Tuesday, January 24, 2012

Malka masoor / split red lentils

Malka masoor / split red lentils

3/4 cup malka masoor /red lentils
3 1/2 cups water
1 bay leaf (tear)
Ingredients for tempering:
2 tbsp olive oil
1/4 cup chopped onion
2 garlic cloves minced
ginger (about the size of one garlic clove)
1 blanched tomato, chopped
1 tsp turmeric powder
1 tsp red chilly powder
1 tsp cumin seeds
1 tbsp chopped cilantro
1/2 lemon
To serve:
rice or chapatti or dinner rolls
yogurt or sour cream

The above ingredients give a satisfying hot flavour for red lentil soup.
If you are preparing to eat this with rice, you definitely need to spice up with 1 tsp garam masala and little more red chilly powder. Or you can serve with pickle on side.

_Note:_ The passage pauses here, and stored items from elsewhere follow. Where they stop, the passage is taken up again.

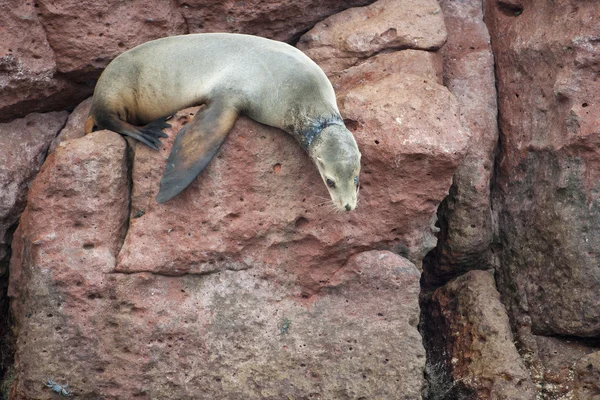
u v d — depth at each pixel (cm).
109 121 2633
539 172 2836
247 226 2539
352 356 2544
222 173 2509
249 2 2995
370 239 2597
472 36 3141
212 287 2567
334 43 3006
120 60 2725
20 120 2958
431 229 2686
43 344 2488
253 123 2531
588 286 2662
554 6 2864
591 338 2752
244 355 2531
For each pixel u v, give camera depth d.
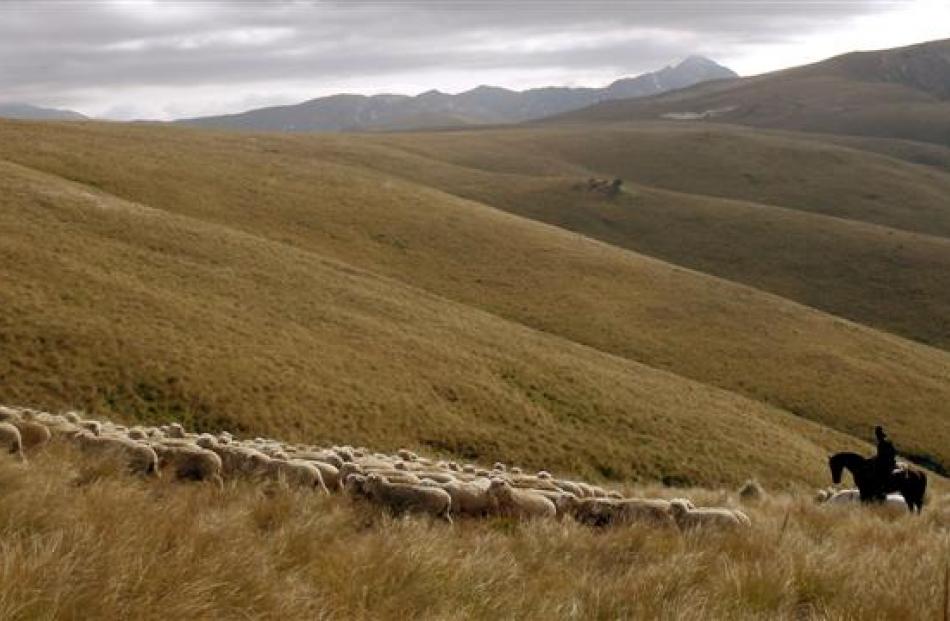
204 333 48.94
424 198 111.38
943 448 68.00
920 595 7.92
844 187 190.75
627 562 9.66
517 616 7.05
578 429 51.41
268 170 109.69
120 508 8.01
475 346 61.34
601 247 106.81
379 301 66.44
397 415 46.22
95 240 60.94
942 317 112.00
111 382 40.94
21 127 104.94
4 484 7.94
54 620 5.47
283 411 42.84
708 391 67.38
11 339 41.81
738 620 7.31
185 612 5.95
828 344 85.19
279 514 9.76
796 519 13.49
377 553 7.77
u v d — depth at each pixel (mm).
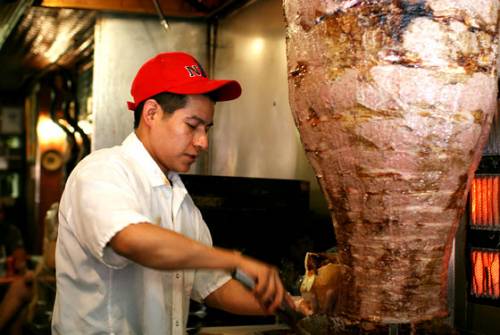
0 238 5449
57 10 4113
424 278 1276
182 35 3822
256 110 3330
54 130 8086
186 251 1273
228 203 2482
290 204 2584
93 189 1437
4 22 4586
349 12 1215
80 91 6027
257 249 2520
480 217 1852
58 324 1650
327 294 1455
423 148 1218
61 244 1645
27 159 9398
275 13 3141
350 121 1233
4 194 10117
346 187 1292
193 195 2438
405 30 1188
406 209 1249
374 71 1196
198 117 1606
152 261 1282
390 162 1228
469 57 1218
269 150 3188
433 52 1192
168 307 1684
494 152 1818
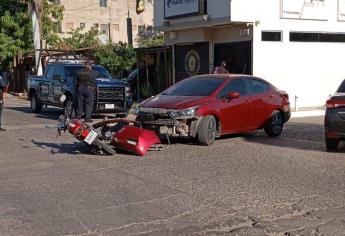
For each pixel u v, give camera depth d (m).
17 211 6.72
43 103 20.06
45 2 36.09
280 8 19.72
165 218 6.42
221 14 19.42
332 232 5.93
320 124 16.41
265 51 19.61
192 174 8.87
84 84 15.41
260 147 11.84
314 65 20.77
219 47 21.33
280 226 6.14
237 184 8.15
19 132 14.36
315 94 20.91
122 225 6.16
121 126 11.02
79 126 10.50
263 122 13.42
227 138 13.29
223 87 12.62
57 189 7.83
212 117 12.04
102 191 7.71
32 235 5.83
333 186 8.06
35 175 8.81
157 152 11.07
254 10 19.25
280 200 7.23
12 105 25.30
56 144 12.15
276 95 13.87
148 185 8.07
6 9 35.09
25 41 35.34
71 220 6.34
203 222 6.27
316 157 10.56
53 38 36.62
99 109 17.36
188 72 23.12
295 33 20.23
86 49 29.12
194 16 21.03
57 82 18.69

Get your ingredients ready for tempering before you start cooking. Rinse red lentils and place in a medium sauce pan. Add 3 cups of water. Bring it to boil. Reduce heat, partially cover and simmer for 10-15 minutes or until lentils are soft. Skim off any scum that comes on top.

Make sure you do not over cook the lentils. They get mushy in seconds. Remove from flame when they reach this far. This is exactly after 12 minutes.

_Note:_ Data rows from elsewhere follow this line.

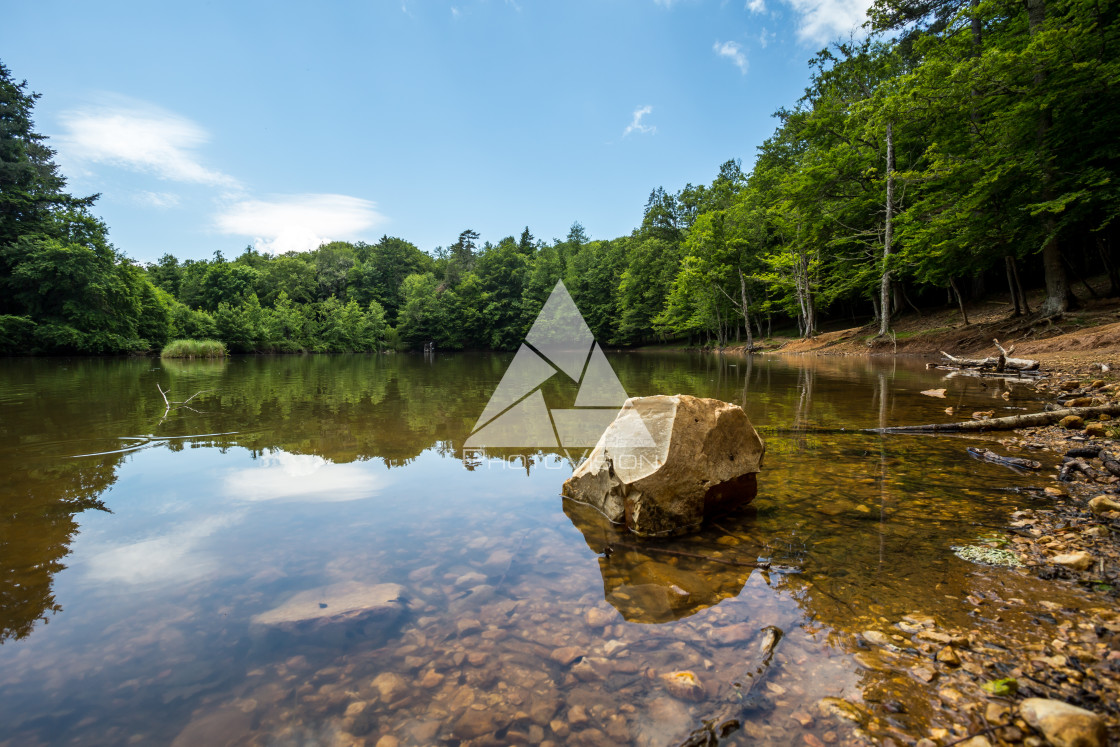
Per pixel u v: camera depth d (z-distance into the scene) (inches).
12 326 1057.5
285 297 2257.6
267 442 207.0
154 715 55.9
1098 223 580.1
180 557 98.1
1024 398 276.1
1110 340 403.9
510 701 59.3
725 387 402.3
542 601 82.7
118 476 155.3
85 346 1138.0
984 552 95.7
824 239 1018.7
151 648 68.4
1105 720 52.9
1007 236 558.3
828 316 1424.7
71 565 94.0
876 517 115.9
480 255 2832.2
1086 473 138.5
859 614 76.3
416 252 3152.1
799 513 121.0
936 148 688.4
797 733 53.4
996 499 124.5
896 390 340.5
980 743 50.4
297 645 69.9
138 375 605.6
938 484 137.9
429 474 160.6
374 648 69.7
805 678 62.1
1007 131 544.4
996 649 66.2
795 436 205.6
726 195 1631.4
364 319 2287.2
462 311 2331.4
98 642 69.4
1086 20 522.9
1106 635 68.2
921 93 658.2
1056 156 521.7
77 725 53.9
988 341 578.2
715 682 61.9
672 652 68.4
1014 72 524.7
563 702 59.2
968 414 235.9
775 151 1334.9
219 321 1659.7
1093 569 86.4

While the lentils are cooking, heat oil in a small pan. Add cumin when the oil gets hot. After the crackling of cumin, add chopped onion. Cook until translucent. Add minced ginger and garlic. Cook while stirring, making sure that it does not burn. Add turmeric, red chilly powder, salt and tomatoes. Cook this masala with little water and pressing the tomatoes with the back of the ladle. Salt will also help softening the tomatoes. Remove bay leaves Add the cooked onion tomato masala to the lentils.

Gently mix it in the lentil. If the consistency of the lentil look too thick then bring remaining 1/2 cup of water to boil in the same pan which was used for tempering. Add it to the lentil. Check for seasoning. Squeeze juice of 1/2 lemon. Pour the red lentils in a serving bowl. Garnish with chopped cilantro. Serve alongside basmati rice or chapatti.